Dim myIntArray = New Integer() { 2, 4, 6, 8 }

' Here, item is a System.Int32.
For Each item In myIntArray
Console.WriteLine("Item value: {0}", item)
Next
End Sub

Like a constant variable, the value of an implicitly typed local variable must be assigned at the point of declaration. In C#, implicitly typed local variables cannot be assigned the value of null at the time of declaration but can be assigned to null after the fact. VB does allow the initial assignment of Nothing to implicitly typed local variables. It is permissible for the assigned value to be a literal value or the value of another variable.


// C#
static void ImplicitDataTests()
{
// Error! Must assign a value!
var myData;

// Error! Must assign a value at the time of declaration!
var myInt;
myInt = 0;

// Error! Can’t assign null at declaration!
var myObj = null;

// OK!
var myCar = new SportsCar();
myCar = null;

// Also OK!
var myInt2 = 0;
var anotherInt = myInt2;

// Also OK!
string myString = "Wake up!";
var myData2 = myString;
}




' VB
Option Strict On
Option Infer On

Module MyModule
Sub ImplicitDataTests()

' Error! Must assign a value!
Dim myData

' Error! Must assign a value at the time of declaration!
Dim myInt
myInt = 0

' OK!
Dim myObj = Nothing

' OK!
Dim myCar = New SportsCar()
myCar = Nothing

' Also OK!
Dim myInt2 = 0
Dim anotherInt = myInt2

' Also OK!
Dim myString = "Wake up!"
Dim myData2 = myString
End Sub
End Module

Unlike a COM VARIANT or loosely typed scripting languages, implicitly typed data is indeed strongly typed. The C# compiler will not allow you to assign incompatible values after the initial assignment. The same holds true in VB if Option Strict is enabled.


// C#
// The following code is fine as the compiler knows 's' is a string.
var s = "This variable can only hold string data!";
s = "This is fine.";

// Error! 's' is a string, not an integer!
s = 44;

DO NOT use implicitly typed local variables as a simple time saver. When you know you need an integer, declare an integer. Overuse of implicit typing can make your code confusing to others.

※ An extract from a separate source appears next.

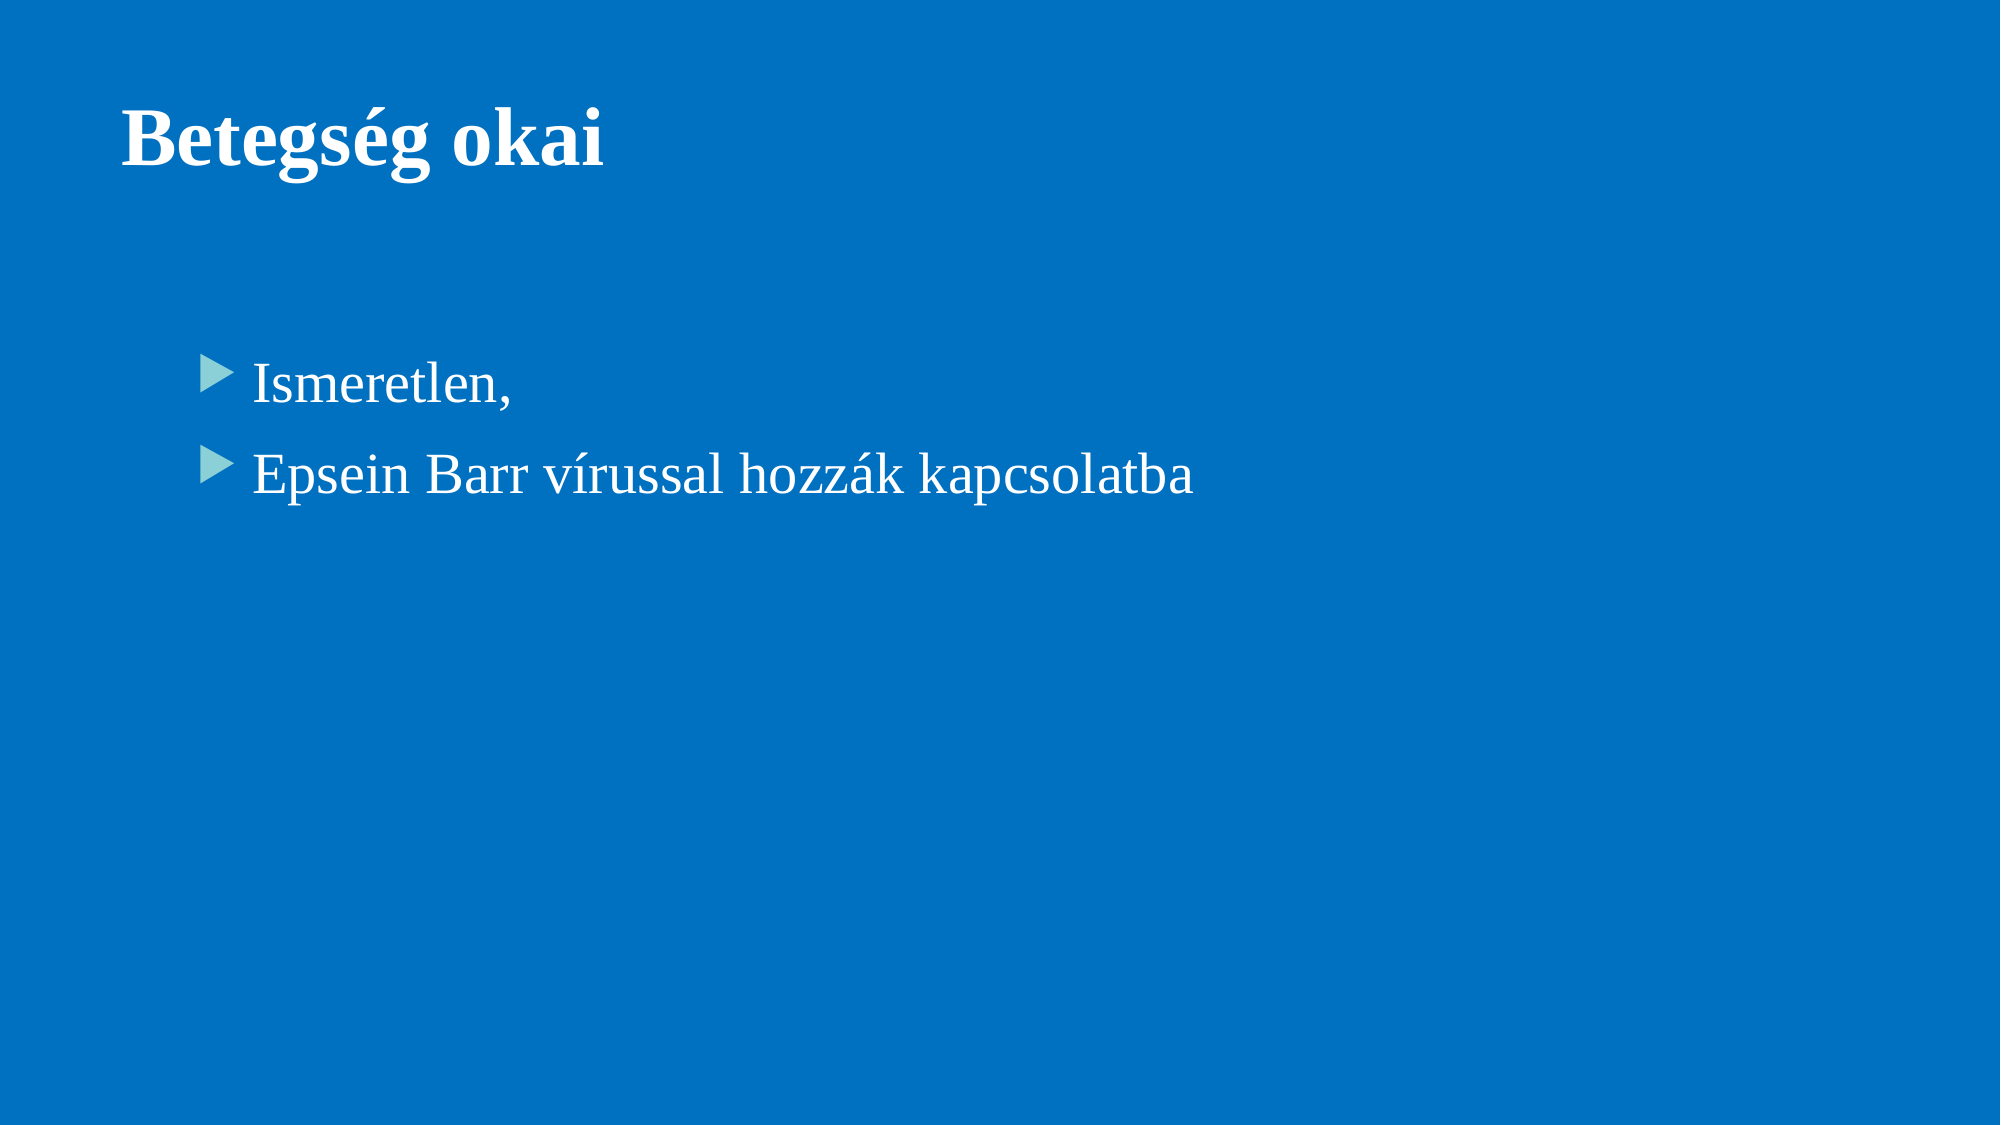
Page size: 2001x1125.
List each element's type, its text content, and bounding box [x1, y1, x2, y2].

list Ismeretlen, Epsein Barr vírussal hozzák kapcsolatba [181, 336, 1649, 1025]
title Betegség okai [106, 74, 1649, 304]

When you are working with LINQ query expressions, you will find implicit typing to be extremely helpful, if not mandatory in some cases. The underlying data type returned from a LINQ query expression is seldom obvious and sometimes impossible to determine. In these cases, implicit typing can be used to hold the result of a LINQ query expression in a strongly typed, simplified manner. As a solid rule of thumb, only make use of implicit typing when working with LINQ queries.